▶ **Source passage**:
# Single Speed gearing



## stunzeed (Jul 27, 2007)

*Single Speed Gearing for Flats and Climbs*

Trying to find out the ideal gearing for a single speed commuter/road bike. My commute is flat but during winter times I plan to do a little longer rides with some climbing (gravel roads).

I am an average rider, I like to have extra gears as I run a compact crankset and a 12-30 cassette on my road bike.

What would ideal chainring and rear cog for this type of riding.


----------



## Nubster (Jul 8, 2009)

I'm sure it's a little different but I run 32x19 or 32x18 on my SS mtb. That's on relatively flat ground with some steep short climbs. I ride it around town as well. Does well for me.


----------



## stunzeed (Jul 27, 2007)

This will be on a cross bike, but I do not race cross. I am thinking a 42x17 but curious as I really don't have experience with this


----------



## UrbanPrimitive (Jun 14, 2009)

That's a good question. What is the ideal gearing for that sort of riding where you are?

Pretend your geared bike is a single speed. Crunch the numbers on Sheldon's site to work out the gain ratios or gear inch combinations your considering. Shift to the closest match on your current cassette and try it out for a day or two. That will narrow down your window very quickly. After a week or so of experimentation you'll probably have a pretty good sense of what gear combination will work best for you.

There isn't really a "right" answer for this. It's all about you, your legs, and your roads.


----------



## OldZaskar (Jul 1, 2009)

On a flat route, 42:17 would feel like your chain fell off. MTB is not a great comparison... anything near 2:1 is a good starting point on the trail. But anything near that on the road is going feel like you're spinning and going nowhere. I live in Atlanta (very hill, not SF hilly, but hilly) and started with 52:18. I was spinning out on those slight descents where you still pedal and getting dropped by the groups. So, swapped the 18 for a 16. That turned out to be the perfect amount of "gear inches" for my route. 

There are a handful of online calculators, but there's really no way of doing this without experimenting. Is the 42 a given, e.g. is that staying and you're looking at the right cog? If so, maybe try a 42:16 or 42:15


----------



## JCavilia (Sep 12, 2005)

It's easy to test. Put your road bike in a gear and ride the routes without shifting. Try various gears until you find the one that's the best compromise.

▶ **Source material**:
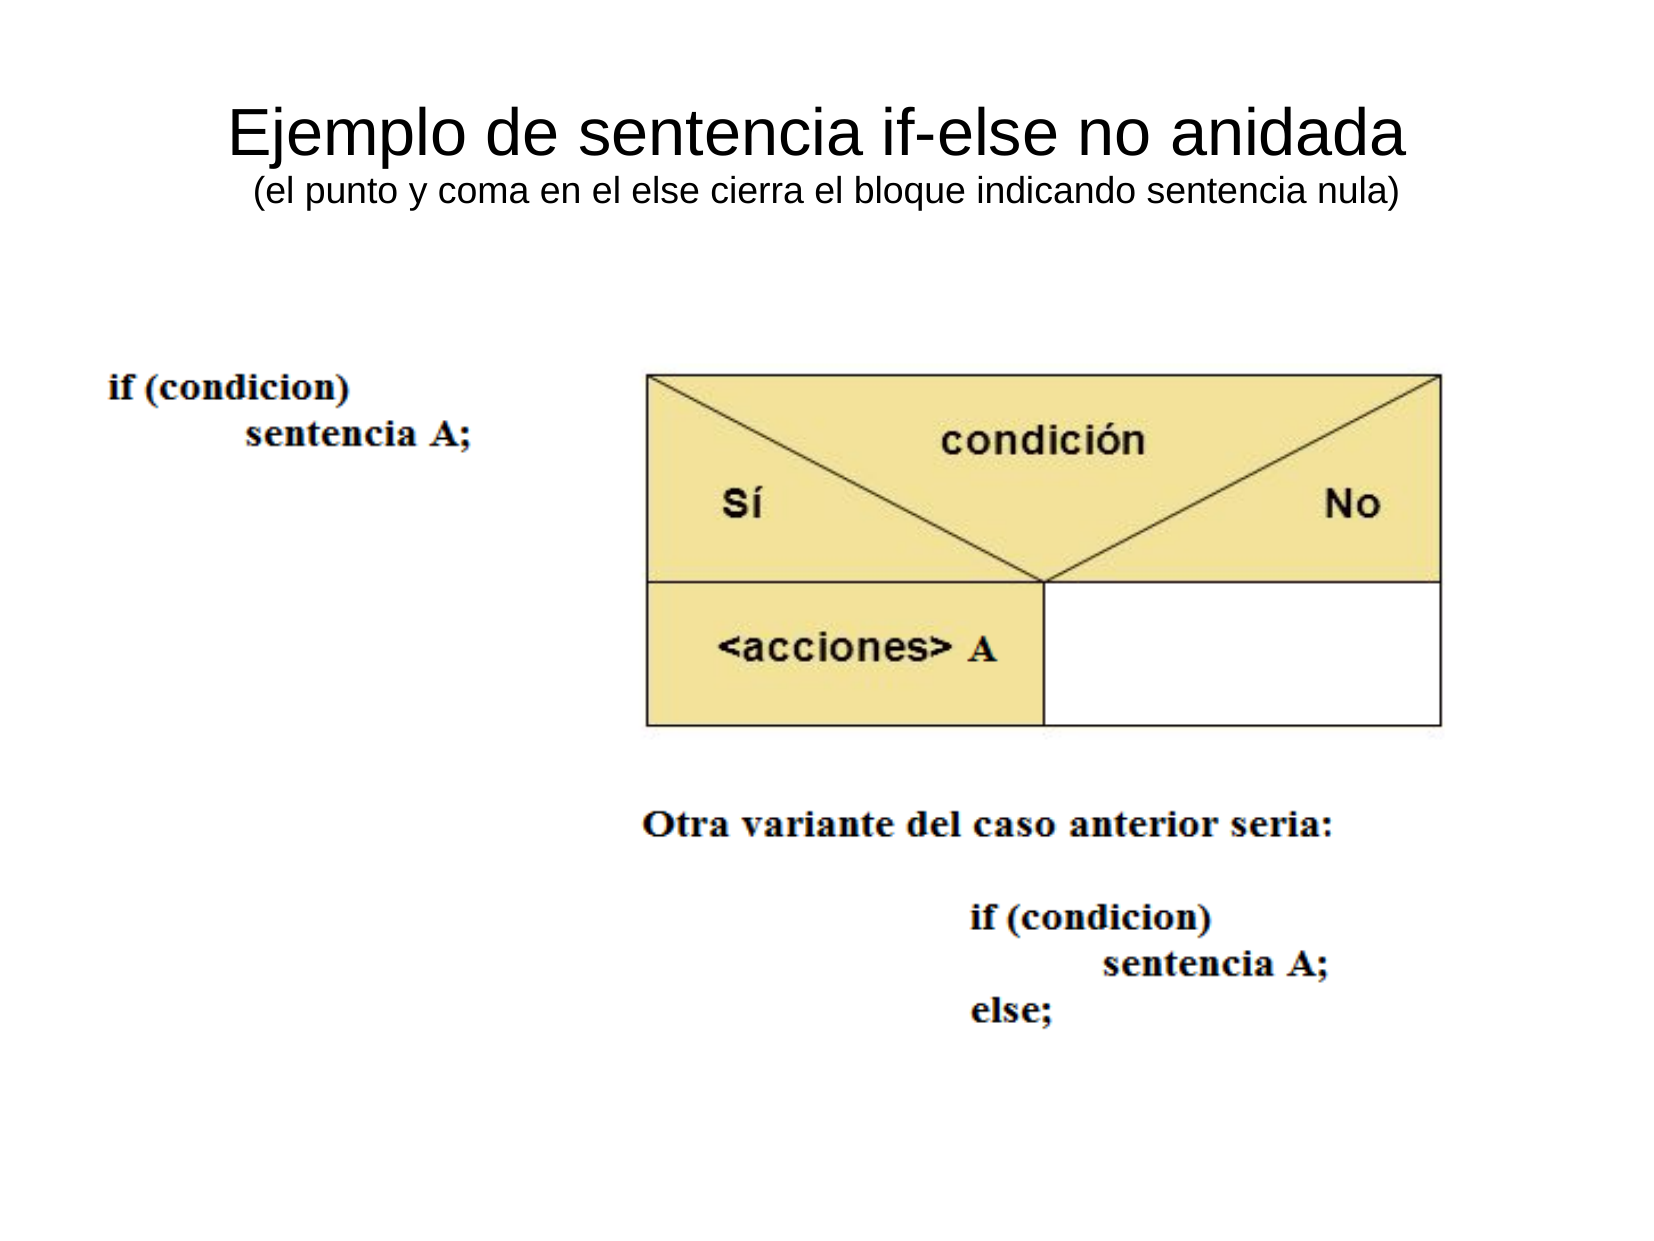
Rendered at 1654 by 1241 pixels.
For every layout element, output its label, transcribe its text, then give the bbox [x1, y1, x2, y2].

picture [88, 324, 1536, 1063]
title Ejemplo de sentencia if-else no anidada (el punto y coma en el else cierra el bloque indicando sentencia nula) [82, 49, 1571, 257]
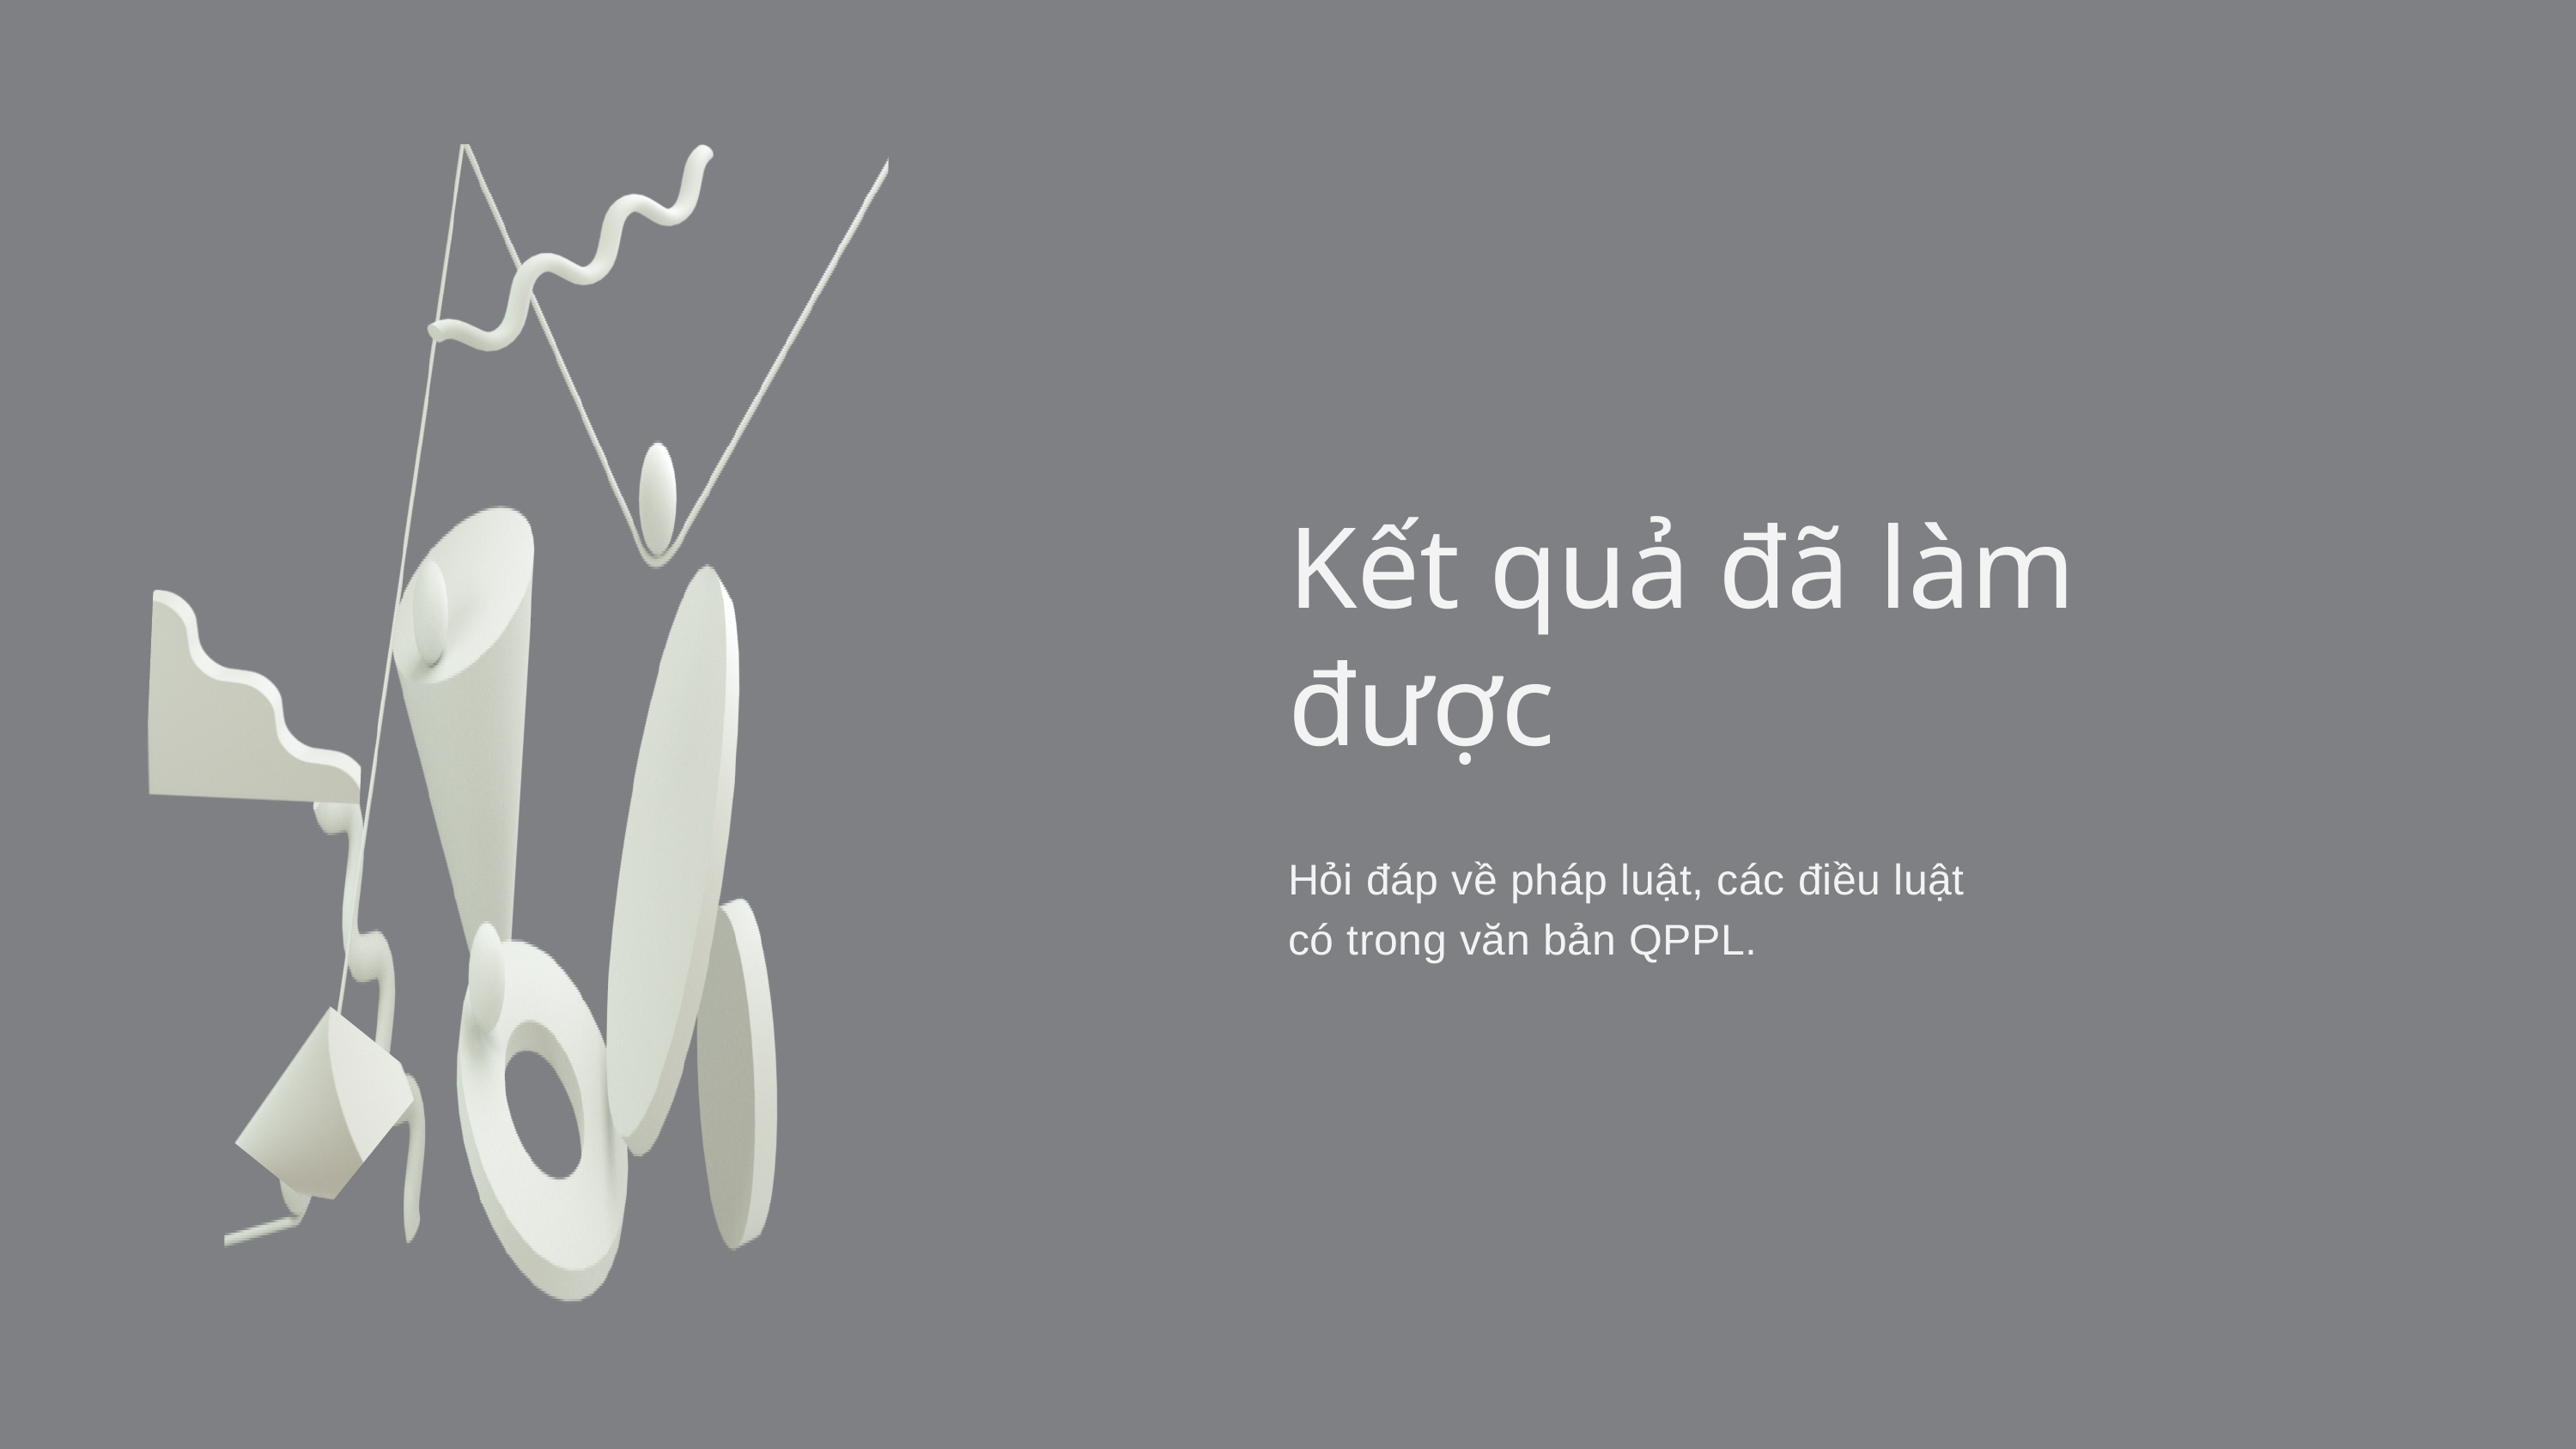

▶ **Set exercise**: Transcribe the single-speed gearing thread word for word, from "Pretend your geared" up to and including "and your roads.". The lines play no part in this work.

▶ **Solution to this problem**:
Pretend your geared bike is a single speed. Crunch the numbers on Sheldon's site to work out the gain ratios or gear inch combinations your considering. Shift to the closest match on your current cassette and try it out for a day or two. That will narrow down your window very quickly. After a week or so of experimentation you'll probably have a pretty good sense of what gear combination will work best for you.

There isn't really a "right" answer for this. It's all about you, your legs, and your roads.